As the title of the post suggests, photography is a great resource for the painter. A photograph can be a work of art itself with the limitations of photographic optics often contributing to the artistic effect. One ‘limitation’ of the lens is ‘depth of field’. This onetime ‘limitation’ is very popular nowadays. The photo on the left illustrates ‘depth of field’. The flower is in focus and the background is out of focus. Whatever precise point the lens is focused on, a short distance in front of and behind is also ‘in focus’. This distance is controlled by the aperture setting in the lens (the F numbers, eg 4, 5.6, 8 etc.) and is the ‘depth of field’. A very high F number would have made the background sharp and, in this case, ruined the photograph. It is very much a photographically induced image.
And so to the point of this post. Using a photograph as a reference for a painting is very useful. But including this ‘photographic effect’ in a painting, is painting what a camera sees and not what a person sees. It is not one and the same thing. When I see this effect in a painting it seems to me that the artist copied the photograph and was not using the photograph as an ‘aid’ to producing the painting.
In a still life painting, for example, when the eye focusses on an object in the painting, the brain blurs the other parts of the painting and as one moves from item to item in the painting this is continually happening. Of course you have to ‘isolate’ objects but you do so by more subtle means than ‘photographically’ blurring other areas.
I think this is why a realist still life painting looks more ‘real’ than the photograph of the same objects. I have never heard the comment “I could almost touch these objects” in reference to a photograph but its a common comment when viewing a painting.

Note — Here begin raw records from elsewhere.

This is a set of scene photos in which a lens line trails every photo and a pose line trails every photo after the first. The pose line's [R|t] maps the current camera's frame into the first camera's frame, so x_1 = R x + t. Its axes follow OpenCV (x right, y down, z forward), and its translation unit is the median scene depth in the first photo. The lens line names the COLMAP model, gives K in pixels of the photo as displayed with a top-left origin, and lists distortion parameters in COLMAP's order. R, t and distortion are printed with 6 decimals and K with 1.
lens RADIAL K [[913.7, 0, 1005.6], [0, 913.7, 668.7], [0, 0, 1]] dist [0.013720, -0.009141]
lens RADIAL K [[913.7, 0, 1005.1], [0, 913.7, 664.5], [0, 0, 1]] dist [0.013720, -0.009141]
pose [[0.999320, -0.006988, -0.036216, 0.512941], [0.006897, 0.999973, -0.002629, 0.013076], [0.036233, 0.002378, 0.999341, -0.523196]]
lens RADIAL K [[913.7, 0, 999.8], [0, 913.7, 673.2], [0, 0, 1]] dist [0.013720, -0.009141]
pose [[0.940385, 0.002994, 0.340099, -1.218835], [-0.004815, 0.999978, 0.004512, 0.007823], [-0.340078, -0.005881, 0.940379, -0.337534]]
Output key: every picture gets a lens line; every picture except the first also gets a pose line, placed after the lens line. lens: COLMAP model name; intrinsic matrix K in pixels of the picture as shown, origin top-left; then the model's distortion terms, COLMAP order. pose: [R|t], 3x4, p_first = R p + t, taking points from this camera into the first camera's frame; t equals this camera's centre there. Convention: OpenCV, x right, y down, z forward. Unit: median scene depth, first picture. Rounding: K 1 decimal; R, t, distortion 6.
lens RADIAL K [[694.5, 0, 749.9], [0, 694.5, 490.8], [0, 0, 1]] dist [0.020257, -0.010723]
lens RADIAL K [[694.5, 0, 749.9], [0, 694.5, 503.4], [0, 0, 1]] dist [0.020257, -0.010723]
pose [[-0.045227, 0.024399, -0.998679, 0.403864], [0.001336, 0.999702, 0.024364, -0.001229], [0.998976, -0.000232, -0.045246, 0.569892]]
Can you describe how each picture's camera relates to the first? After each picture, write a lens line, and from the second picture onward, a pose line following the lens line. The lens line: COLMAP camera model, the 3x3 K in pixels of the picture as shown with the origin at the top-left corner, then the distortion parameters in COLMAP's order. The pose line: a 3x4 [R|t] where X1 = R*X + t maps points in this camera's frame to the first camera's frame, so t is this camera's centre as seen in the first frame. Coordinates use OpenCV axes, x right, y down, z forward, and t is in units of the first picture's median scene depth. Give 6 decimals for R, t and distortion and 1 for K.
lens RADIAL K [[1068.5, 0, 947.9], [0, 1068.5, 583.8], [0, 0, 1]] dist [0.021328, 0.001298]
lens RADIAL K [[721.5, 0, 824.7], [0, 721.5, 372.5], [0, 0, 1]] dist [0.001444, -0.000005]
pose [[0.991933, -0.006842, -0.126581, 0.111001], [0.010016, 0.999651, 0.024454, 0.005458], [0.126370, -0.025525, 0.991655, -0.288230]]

So, in a nutshell, how do you go about ‘isolating’ an object in a painting?
Christine
Thanks for the comment Christine. In a nutshell, manipulate the scene by placing objects on backgrounds which are different in colour, tone, texture, etc. In a recent painting, ‘Wood Cutters’, I placed the wood cutters in front of the plume of smoke, so their colours can be the same as the rest of the painting. Placed anywhere else and they would not have been seen. The figures in ‘Picnic in the Wood’ are bright vivid colours, not used anywhere else in the painting, otherwise they would not have been seen. Blurring the background, like ‘out of focus’, is not how we see the world. We are programmed to differentiate shapes from the background and we do not do this by blurring the background. When viewing a scene in a painting, the eye must be able to scan the whole scene as you would in nature. The art of landscape painting is constructing the scene which looks ‘natural’, but is in fact a series of measures designed to assist the viewer in seeing what the painter wants to be seen.
Many thanks for your time, I shall endeavour to follow your advice!